• **ABOUT THIS EXERCISE**: Keep the pictures out. Restate the entries below word for word.
*** Opening of MATERIAL SHOWN ***
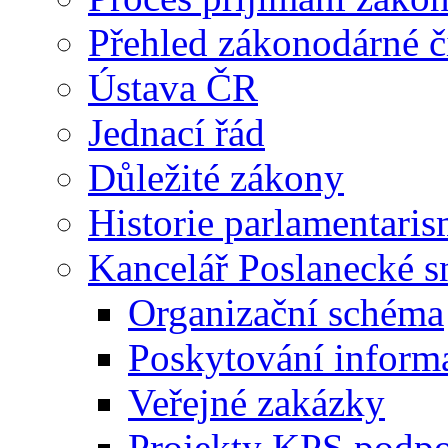
Přehled zákonodárné č
Ústava ČR
Jednací řád
Důležité zákony
Historie parlamentaris
Kancelář Poslanecké 
Organizační schéma
Poskytování inform
Veřejné zakázky
Projekty KPS podp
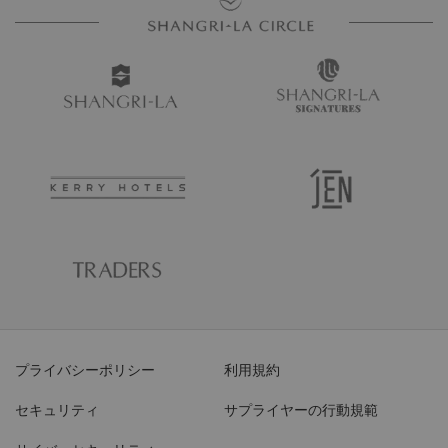
プライバシーポリシー
利用規約
セキュリティ
サプライヤーの行動規範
*** Close of MATERIAL SHOWN ***
• **SOLUTION FOR THIS TASK**:
Přehled zákonodárné č
Ústava ČR
Jednací řád
Důležité zákony
Historie parlamentaris
Kancelář Poslanecké 
Organizační schéma
Poskytování inform
Veřejné zakázky
Projekty KPS podp
プライバシーポリシー
利用規約
セキュリティ
サプライヤーの行動規範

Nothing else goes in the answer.